È probabile che alcune di queste complicazioni si verifichino in ogni caso. Una potrebbe essere una visita di Abe al santuario Yasukuni, che commemora i caduti di guerra giapponesi, compresi i comandanti della Seconda Guerra Mondiale considerati criminali di guerra. Abe dice di rammaricarsi di non aver visitato il sito durante il suo primo incarico come primo ministro (anche se in particolare Koizumi, tra le lamentele dei vicini della regione, lo ha visitato).

Ma poi c’è, dal punto di vista degli Stati Uniti, una questione di condivisione degli oneri. Il Giappone ha limitato la spesa militare all’4.7% del PNL. La cifra comparabile per gli Stati Uniti è del XNUMX%. Per un governo LDP andare oltre la soglia dell’XNUMX% potrebbe essere positivo per gli Stati Uniti se ciò significasse una minore necessità percepita negli Stati Uniti di farsi carico degli oneri di sicurezza nella regione dell’Asia orientale-Pacifico di cui il Giappone dovrebbe essere almeno altrettanto capace. portare.
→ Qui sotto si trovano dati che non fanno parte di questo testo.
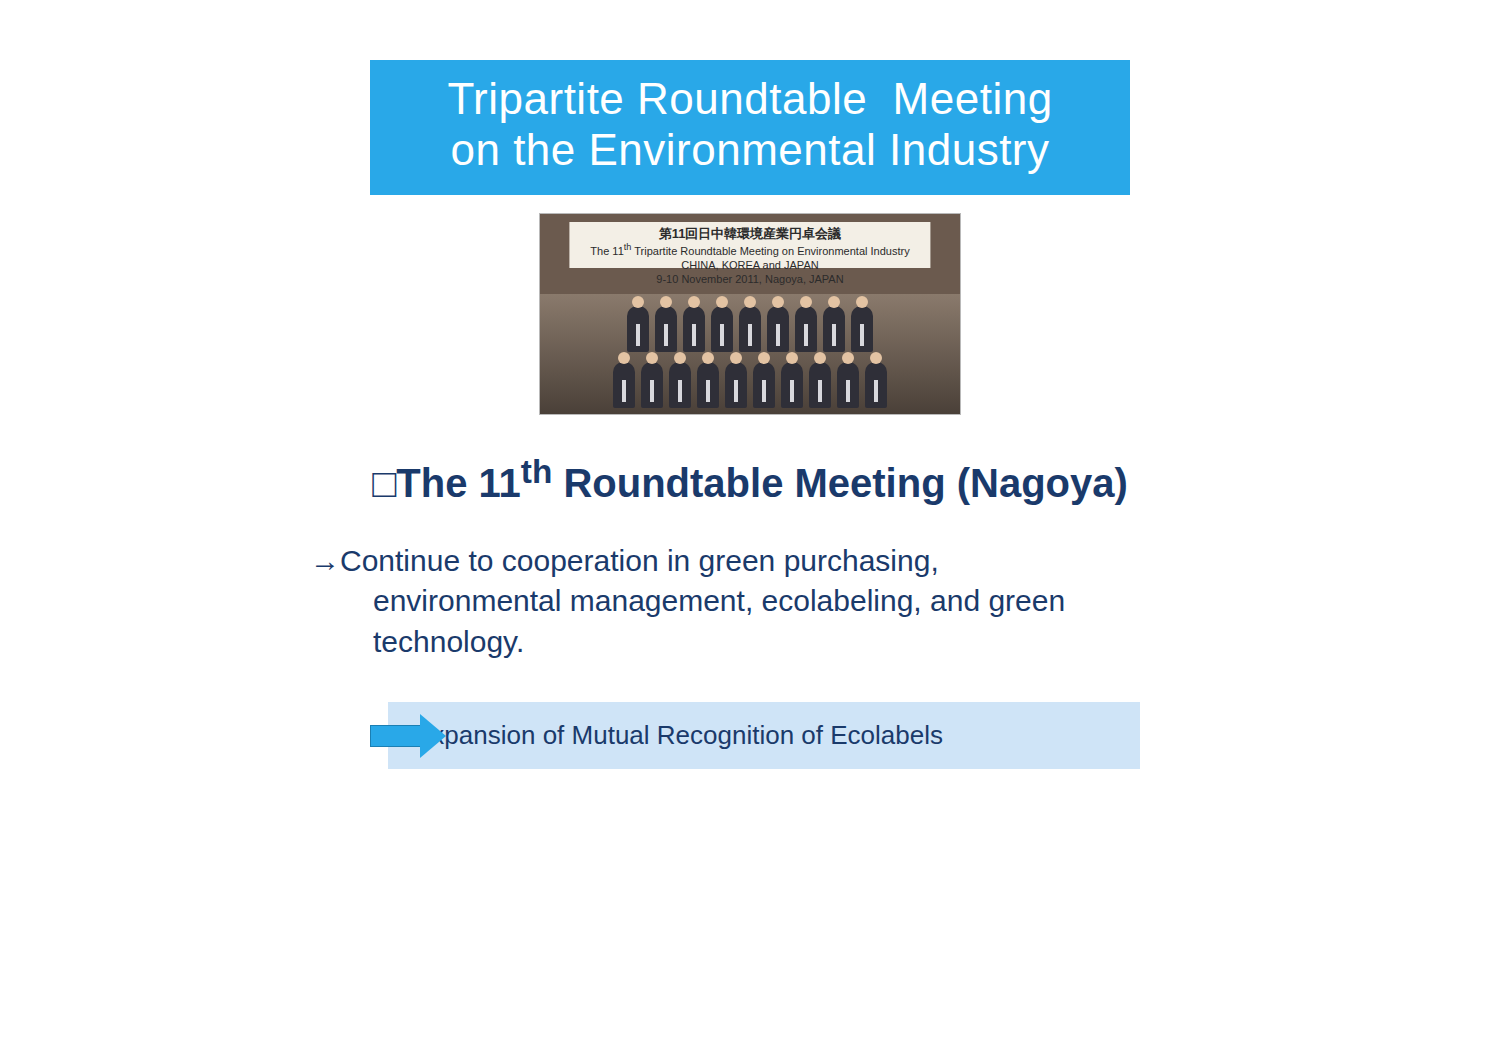Tripartite Roundtable Meeting
on the Environmental Industry
第11回日中韓環境産業円卓会議 The 11th Tripartite Roundtable Meeting on Environmental Industry
CHINA, KOREA and JAPAN
9-10 November 2011, Nagoya, JAPAN
□The 11th Roundtable Meeting (Nagoya)
→Continue to cooperation in green purchasing, environmental management, ecolabeling, and green technology.
Expansion of Mutual Recognition of Ecolabels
Forse la migliore direzione dal punto di vista degli interessi statunitensi sarebbe un atteggiamento di grande (o almeno più grande di quello attuale) atteggiamento pacato e di sostegno da parte del Giappone, in cui ci sarebbe un certo spostamento degli oneri ma un minimo esacerbamento delle sensibilità regionali nei confronti del Giappone. assertività.

Paul R. Pillar, nei suoi 28 anni presso la Central Intelligence Agency, è diventato uno dei migliori analisti dell'agenzia. Ora è visiting professor presso la Georgetown University per studi sulla sicurezza. (Questo articolo è apparso per la prima volta come un post sul blog  sul sito Web di The National Interest. Ristampato con il permesso dell'autore.)